Residency Program - Case of the Month
February 2012 - Presented by Kali Tu, M.D.
A sixteen year old girl with no significant past medical history presented with a tender right breast lump. She was initially treated with antibiotics; however the mass persisted with increased pain and tenderness. A mammogram detected an infiltrative and hypoechoic 5.2cm mass at the 10 o’clock position. Complete history revealed two episodes of epistaxis and one episode of blood in her stool in the past week and physical exam revealed petechia on her lower legs. Complete blood count showed pancytopenia. Additional imaging showed a sub-acute left foot fracture.
|WBC:||4.4 k/mm3 (4.5-13.5k/mm), 3% blasts (by flow cytometry)|
|Hemoglobin:||9.0 gm/dL (11.5-15.5gm/dL)|
|Platelet:||34 k/mm3 (130-400 k/mm3)|
- Breast biopsy: H&E 2x, 60x. The low-power image shows a small amount of residual adipose tissue and fibrous stroma. Most of the tissue has been infiltrated by sheets of small round blue cells. On high-power these cells are easily identified as monomorphic small cells in sheets and cords with high nuclear to cytoplasmic ratio. Some cells show abundant eosinophilic cytoplasm. The nuclei are pleomorphic and some have a prominent nucleolus. Mitosis and pyknotic cells are easily identified.
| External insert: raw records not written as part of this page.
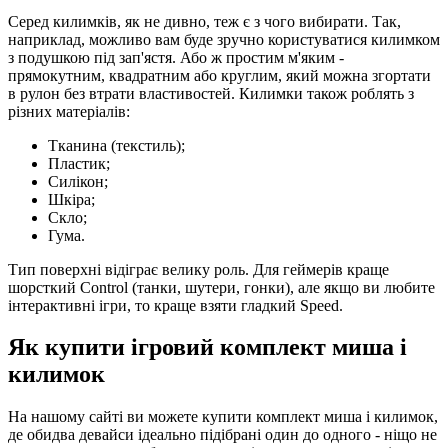
Серед килимків, як не дивно, теж є з чого вибирати. Так,
наприклад, можливо вам буде зручно користуватися килимком
з подушкою під зап'ястя. Або ж простим м'яким -
прямокутним, квадратним або круглим, який можна згортати
в рулон без втрати властивостей. Килимки також роблять з
різних матеріалів:
Тканина (текстиль);
Пластик;
Силікон;
Шкіра;
Скло;
Гума.
Тип поверхні відіграє велику роль. Для геймерів краще
шорсткий Control (танки, шутери, гонки), але якщо ви любите
інтерактивні ігри, то краще взяти гладкий Speed.
Як купити ігровий комплект миша і
килимок
На нашому сайті ви можете купити комплект миша і килимок,
де обидва девайси ідеально підібрані один до одного - ніщо не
- Bone marrow: H&E 2x & 60x. The low-power images show the bone marrow is completely replaced by sheets of cells with an eosinophilic stroma. On high-power, there are small round blue cells in sheets, nests and cords. Some of the cells have an eccentrically located nucleus with a small amount of eosinophilic cytoplasm. Nucleoli are inconspicuous and mitotic figures are easily identified.
- AE1/AE3: Negative.
- CD45: Negative.
- CD56: Positive
- CD57: The cells show focal positivity.
- Desmin/Myo-D: Positive.
- Ki-67: The cells show a high proliferative index about 70%.
- WT-1: The cells show uniform and strong cytoplasmic staining
- Additional negative stains: EBER.
In the CD45 dim gate (gate “D” blast gate) there is a distinct population of cells expressing CD34+/ HLA-DR+/CD33+ dim. The cells were also CD117+ (not illustrated here). This is the phenotype of myeloblasts, thus showing circulating myeloblasts (3% of all detected events).
Summary of immunohistochemical stains:
The pertinent positive stains are the mygenin, myo-D, desmin, and the cytoplasmic staining of WT-1. The cells are positive for CD56 and focal CD57, which broadens the differential. Many negative immunohistochemical stains were performed in the work-up of this tumor which include epithelial markers (CAM5.2, AE1/AE3), S100, CD45, blast markers (CD33, CD34, CD117), T-cell markers (CD43, CD3, CD4), B-cell markers (CD20, CD79a), myeloid markers (CD33, MPO), dendritic cell marker (S100), neuroendocrine maker (synaptophysin), and plasmacytoid dendritic cell markers ( TCL-1, CD123).
Florescence in-situ hybridization (FISH) was performed on the formalin-fixed paraffin-embedded breast biopsy to demonstrate a translocation on chromosome 13, t(13q14) where the FKHR gene is located. The normal result is with two yellow fusion signals from the adjacently located green and yellow signals resulting in a yellow color. The presence of only one fusion signal and at least one green signal represents a mutation at the t;(13q14).